- Work item -
Only the lines of the data holding the string "Planned" need to be returned.

[Start of section]

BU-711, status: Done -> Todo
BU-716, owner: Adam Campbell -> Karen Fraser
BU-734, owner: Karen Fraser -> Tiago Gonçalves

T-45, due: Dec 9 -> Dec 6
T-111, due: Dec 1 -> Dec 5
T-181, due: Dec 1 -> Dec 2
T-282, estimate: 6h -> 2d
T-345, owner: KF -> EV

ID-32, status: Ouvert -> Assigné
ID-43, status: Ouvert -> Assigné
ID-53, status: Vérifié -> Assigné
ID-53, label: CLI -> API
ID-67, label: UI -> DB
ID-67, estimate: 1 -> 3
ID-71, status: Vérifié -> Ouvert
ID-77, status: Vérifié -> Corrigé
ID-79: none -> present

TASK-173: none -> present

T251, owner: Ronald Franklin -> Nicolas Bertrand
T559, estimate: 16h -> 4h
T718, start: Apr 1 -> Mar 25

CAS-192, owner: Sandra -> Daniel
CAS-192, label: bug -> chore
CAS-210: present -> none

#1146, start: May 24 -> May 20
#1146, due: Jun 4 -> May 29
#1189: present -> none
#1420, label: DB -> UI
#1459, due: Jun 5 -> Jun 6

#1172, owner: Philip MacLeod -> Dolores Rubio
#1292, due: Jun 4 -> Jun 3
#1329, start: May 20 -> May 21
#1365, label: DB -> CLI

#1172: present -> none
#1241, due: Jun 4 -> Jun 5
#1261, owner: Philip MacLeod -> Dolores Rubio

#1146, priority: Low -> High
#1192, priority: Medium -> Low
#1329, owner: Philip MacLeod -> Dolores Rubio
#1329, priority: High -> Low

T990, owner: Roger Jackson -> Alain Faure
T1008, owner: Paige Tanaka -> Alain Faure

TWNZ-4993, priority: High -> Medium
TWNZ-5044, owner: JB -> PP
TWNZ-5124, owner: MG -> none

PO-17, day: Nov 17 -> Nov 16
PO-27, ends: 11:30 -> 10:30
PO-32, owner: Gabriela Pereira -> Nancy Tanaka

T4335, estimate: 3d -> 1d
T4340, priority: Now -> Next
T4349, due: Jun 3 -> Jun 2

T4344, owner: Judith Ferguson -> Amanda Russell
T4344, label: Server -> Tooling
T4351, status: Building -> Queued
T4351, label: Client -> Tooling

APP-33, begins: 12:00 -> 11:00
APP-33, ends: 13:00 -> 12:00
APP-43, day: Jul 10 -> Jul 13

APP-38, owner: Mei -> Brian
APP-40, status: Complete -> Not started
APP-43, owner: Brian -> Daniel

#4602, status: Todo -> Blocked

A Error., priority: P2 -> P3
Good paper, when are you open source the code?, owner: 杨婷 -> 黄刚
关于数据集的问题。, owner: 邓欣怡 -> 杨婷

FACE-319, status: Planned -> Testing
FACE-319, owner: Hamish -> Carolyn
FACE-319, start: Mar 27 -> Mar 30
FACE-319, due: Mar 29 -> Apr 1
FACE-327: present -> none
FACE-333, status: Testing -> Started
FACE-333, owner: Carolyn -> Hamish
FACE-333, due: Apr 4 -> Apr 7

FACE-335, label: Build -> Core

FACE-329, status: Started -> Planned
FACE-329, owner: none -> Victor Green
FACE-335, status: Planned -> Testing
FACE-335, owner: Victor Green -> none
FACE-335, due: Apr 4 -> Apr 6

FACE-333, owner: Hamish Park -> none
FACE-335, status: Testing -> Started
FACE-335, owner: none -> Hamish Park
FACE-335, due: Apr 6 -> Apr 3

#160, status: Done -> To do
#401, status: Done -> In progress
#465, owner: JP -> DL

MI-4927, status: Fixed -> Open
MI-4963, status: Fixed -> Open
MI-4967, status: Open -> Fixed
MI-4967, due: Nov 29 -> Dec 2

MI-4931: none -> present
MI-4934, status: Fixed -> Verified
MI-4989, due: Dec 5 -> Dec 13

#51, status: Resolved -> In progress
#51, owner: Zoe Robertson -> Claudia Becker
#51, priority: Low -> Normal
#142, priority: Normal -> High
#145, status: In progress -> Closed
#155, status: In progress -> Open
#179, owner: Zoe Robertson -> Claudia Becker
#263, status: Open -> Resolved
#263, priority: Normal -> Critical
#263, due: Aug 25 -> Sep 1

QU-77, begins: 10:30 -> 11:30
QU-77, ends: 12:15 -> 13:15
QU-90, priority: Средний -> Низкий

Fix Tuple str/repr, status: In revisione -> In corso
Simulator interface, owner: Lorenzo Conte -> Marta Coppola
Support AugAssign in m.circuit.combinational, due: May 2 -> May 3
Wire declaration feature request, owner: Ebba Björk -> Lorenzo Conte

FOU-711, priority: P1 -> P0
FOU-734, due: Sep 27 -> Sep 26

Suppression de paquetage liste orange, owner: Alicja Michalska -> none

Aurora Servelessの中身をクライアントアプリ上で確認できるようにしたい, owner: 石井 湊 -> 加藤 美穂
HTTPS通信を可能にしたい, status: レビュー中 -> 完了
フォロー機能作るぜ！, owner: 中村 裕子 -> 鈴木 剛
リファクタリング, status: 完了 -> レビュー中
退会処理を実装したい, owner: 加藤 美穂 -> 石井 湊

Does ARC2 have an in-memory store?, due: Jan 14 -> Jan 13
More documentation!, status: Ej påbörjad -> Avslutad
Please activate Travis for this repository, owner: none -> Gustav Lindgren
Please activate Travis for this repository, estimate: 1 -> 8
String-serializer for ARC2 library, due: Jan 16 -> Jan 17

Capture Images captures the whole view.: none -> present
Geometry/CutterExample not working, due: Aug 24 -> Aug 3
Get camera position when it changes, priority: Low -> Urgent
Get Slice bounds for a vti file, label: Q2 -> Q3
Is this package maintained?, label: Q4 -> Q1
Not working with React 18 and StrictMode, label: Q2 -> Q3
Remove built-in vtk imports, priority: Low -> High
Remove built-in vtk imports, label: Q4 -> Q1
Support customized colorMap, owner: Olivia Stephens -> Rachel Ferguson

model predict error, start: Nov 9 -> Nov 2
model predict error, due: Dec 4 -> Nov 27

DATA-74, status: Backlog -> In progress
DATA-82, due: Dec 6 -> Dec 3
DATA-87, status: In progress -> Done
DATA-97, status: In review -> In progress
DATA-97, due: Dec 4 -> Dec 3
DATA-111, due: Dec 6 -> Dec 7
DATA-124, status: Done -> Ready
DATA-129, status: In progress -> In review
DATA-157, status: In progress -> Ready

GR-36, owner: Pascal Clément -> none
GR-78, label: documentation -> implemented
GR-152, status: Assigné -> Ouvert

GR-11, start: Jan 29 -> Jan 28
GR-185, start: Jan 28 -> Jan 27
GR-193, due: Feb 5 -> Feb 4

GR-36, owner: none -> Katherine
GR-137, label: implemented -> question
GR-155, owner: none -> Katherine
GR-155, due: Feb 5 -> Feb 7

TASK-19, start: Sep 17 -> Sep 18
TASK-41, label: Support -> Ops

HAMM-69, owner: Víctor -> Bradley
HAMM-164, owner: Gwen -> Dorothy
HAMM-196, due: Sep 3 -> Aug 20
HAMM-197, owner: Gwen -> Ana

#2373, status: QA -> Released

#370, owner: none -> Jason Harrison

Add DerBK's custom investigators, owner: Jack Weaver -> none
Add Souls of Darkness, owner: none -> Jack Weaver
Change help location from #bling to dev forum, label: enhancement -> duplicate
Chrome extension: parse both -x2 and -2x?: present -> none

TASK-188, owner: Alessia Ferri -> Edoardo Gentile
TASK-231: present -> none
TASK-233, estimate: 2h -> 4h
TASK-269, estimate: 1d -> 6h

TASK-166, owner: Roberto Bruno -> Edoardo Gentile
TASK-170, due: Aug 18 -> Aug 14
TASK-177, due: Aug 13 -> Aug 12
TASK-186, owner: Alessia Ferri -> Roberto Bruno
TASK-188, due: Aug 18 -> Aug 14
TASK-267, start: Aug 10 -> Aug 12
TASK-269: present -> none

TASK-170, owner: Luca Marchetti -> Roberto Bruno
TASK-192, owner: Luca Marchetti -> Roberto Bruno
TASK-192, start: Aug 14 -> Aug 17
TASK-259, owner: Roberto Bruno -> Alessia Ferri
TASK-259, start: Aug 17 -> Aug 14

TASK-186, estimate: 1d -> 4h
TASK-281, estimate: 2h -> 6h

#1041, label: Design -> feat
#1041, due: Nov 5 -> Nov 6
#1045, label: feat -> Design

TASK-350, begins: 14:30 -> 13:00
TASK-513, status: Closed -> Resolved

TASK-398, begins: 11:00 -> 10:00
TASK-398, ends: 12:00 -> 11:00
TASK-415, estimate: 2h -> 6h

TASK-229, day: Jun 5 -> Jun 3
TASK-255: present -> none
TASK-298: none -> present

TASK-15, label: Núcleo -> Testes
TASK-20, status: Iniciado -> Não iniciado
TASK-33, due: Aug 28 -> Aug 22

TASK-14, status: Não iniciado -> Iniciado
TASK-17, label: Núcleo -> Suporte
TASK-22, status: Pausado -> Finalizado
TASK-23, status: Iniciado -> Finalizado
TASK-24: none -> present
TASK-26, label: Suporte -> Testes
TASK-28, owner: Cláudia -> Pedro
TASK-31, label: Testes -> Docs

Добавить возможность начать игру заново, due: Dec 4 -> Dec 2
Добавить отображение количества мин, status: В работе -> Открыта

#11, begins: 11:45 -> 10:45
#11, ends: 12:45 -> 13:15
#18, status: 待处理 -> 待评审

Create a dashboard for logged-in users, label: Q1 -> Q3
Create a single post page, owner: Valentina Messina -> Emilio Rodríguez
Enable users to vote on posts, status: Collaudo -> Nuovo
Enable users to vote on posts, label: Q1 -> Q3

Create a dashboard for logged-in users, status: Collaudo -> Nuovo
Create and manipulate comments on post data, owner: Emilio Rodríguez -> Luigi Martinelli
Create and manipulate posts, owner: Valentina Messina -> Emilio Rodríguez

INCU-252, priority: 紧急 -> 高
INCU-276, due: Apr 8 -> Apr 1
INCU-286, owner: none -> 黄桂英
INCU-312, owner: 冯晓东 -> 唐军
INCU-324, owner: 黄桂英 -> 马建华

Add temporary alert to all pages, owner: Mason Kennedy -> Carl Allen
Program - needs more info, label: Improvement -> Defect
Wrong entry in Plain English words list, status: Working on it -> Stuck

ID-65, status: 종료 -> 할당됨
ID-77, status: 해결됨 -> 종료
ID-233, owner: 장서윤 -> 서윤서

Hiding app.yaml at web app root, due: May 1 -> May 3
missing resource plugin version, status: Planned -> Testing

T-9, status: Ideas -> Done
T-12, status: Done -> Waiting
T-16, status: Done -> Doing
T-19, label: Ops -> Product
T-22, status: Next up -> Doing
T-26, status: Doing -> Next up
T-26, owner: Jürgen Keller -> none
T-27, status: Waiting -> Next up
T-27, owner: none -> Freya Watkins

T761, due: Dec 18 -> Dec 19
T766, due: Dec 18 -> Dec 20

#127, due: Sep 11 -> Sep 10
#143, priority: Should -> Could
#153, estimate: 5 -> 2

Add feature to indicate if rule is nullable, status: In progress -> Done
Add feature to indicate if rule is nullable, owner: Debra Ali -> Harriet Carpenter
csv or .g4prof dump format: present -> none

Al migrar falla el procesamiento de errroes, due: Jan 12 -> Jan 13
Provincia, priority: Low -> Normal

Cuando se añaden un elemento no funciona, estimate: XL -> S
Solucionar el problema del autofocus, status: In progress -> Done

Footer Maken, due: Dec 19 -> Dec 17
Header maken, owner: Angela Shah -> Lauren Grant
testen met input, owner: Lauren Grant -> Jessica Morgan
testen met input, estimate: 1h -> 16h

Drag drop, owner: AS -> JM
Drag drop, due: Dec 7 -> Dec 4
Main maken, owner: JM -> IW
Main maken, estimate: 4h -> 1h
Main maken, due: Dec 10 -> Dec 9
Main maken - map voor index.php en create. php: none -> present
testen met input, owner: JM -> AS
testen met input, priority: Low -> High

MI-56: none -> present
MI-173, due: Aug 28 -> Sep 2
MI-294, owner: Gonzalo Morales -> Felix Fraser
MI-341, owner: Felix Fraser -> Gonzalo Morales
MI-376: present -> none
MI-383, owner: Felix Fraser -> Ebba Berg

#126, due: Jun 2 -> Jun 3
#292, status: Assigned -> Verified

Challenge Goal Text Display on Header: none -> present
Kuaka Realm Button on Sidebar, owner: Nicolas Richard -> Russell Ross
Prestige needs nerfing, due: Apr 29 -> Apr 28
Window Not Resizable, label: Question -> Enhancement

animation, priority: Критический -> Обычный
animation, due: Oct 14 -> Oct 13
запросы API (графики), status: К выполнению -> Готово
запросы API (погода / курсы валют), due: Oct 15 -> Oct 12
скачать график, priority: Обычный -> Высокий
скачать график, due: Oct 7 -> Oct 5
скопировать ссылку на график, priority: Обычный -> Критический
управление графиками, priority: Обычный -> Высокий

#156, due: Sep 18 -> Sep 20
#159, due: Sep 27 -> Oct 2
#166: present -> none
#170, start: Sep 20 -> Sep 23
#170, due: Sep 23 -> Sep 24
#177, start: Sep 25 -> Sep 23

[End of section]

- Exercise answer -
FACE-319, status: Planned -> Testing
FACE-329, status: Started -> Planned
FACE-335, status: Planned -> Testing
missing resource plugin version, status: Planned -> Testing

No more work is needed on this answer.